We showed that G551D channels, though still need to be phosphorylated to be functional, do not respond to ATP at all. This lack of response to ATP also explains why the G551D mutant is insensitive to ADP since the main effect of ADP is to competitively inhibit channel opening by ATP (Bompadre et al., 2005a). As mentioned previously, WT-CFTR channels have a finite opening rate in the absence of ATP (Bompadre et al., 2005b; also see Fig. 3 above). If we propose that all the activity observed with the G551D channels represents spontaneous ATP-independent openings, the Po of G551D should be compatible with that of the ATP-independent activity of WT channels. A quick calculation gives a Po of ∼0.003 for the ATP-independent activity of WT-CFTR (Po = τo/(τo + τc), where τo is the open time of the channel and τc is the closed time of the channel from Bompadre et al. (2005b). This value is ∼150-fold less than the maximal Po of WT channels. Indeed, in patches containing hundreds of WT channels (e.g., Fig. 3 D), minutes after ATP is removed, ∼1% of the macroscopic current still remains. Although it is very difficult, if not impossible, to estimate precisely the Po for G551D from single-channel kinetic analysis, we made a rough estimation by comparing macroscopic current amplitudes between WT and G551D channels if we assume the number of channels in the membrane patches is about the same. Fig. 3 E shows that the average mean current of G551D-CFTR in excised patches is ∼120 times smaller than that of WT channels. This result is consistent quantitatively with our hypothesis that G551D-CFTR only exhibits ATP-independent openings.
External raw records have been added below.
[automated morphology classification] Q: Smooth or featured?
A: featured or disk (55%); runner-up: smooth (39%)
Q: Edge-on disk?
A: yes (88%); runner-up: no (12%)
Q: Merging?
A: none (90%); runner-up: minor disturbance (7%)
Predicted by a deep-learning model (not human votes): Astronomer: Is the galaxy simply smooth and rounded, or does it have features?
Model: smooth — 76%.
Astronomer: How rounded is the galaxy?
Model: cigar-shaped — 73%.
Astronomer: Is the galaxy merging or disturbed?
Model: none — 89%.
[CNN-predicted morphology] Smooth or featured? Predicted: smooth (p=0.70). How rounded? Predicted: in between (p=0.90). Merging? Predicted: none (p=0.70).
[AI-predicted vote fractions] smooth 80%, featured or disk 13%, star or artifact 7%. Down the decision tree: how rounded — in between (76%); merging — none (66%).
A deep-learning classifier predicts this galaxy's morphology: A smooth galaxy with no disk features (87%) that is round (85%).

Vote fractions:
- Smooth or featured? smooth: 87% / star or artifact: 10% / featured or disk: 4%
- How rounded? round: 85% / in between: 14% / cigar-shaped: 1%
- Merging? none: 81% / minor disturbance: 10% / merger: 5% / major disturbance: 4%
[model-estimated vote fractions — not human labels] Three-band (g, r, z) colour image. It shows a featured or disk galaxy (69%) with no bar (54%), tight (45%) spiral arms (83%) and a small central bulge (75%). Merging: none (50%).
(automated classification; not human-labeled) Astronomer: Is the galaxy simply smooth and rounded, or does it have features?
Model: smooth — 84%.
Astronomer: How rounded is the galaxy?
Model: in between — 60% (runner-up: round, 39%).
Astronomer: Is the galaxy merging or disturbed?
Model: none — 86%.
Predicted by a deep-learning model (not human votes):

What is the underlying molecular mechanism responsible for G551D's dysfunction? It should be noted that G551 is located in the signature sequence of NBD1, which, together with the Walker A and B motifs of NBD2, forms ABP2, the site proposed to be critical for channel opening by ATP (Zhou et al., 2006; c.f. Vergani et al., 2003). The G to D mutation either completely abolishes ATP binding at this site, ABP2, or blocks the conformational changes following ATP binding. Biochemical studies of MRP1, an ABC transporter protein belonging to the same subfamily as CFTR, suggest that mutations of this glycine residue in the signature sequence of either NBD have little effect on ATP binding (Ren et al., 2004). Thus, the G551D mutation more likely hampers the conformational changes at ABP2 that facilitate NBD dimerization (i.e., channel opening by ATP). On the other hand, if we assume, here, that the G551D mutation does not affect ATP binding at ABP1 (since the mutation is located at ABP2), the failure of ATP to increase the activity of this mutant supports the notion that ATP binding at ABP1 alone indeed does not catalyze channel opening (Zhou et al., 2006; Scheme B, Fig. 11). Then, G551D-CFTR openings represent spontaneous openings either with no ATP bound at the ABPs or with ATP bound at ABP1. Ultimately, this result reinforces the idea that ATP binding at ABP2 is responsible for the ATP-dependent opening of CFTR. Putting together the current studies and previous work (Powe et al., 2002; Zhou et al., 2006), we have established an asymmetrical role of the two ABPs in CFTR gating. It is worth to note that Cai et al. (2006) reported that 2′-deoxy ATP can potentiate G551D-CFTR channel activity. It will be interesting to investigate how and where this ATP analogue exerts its effects.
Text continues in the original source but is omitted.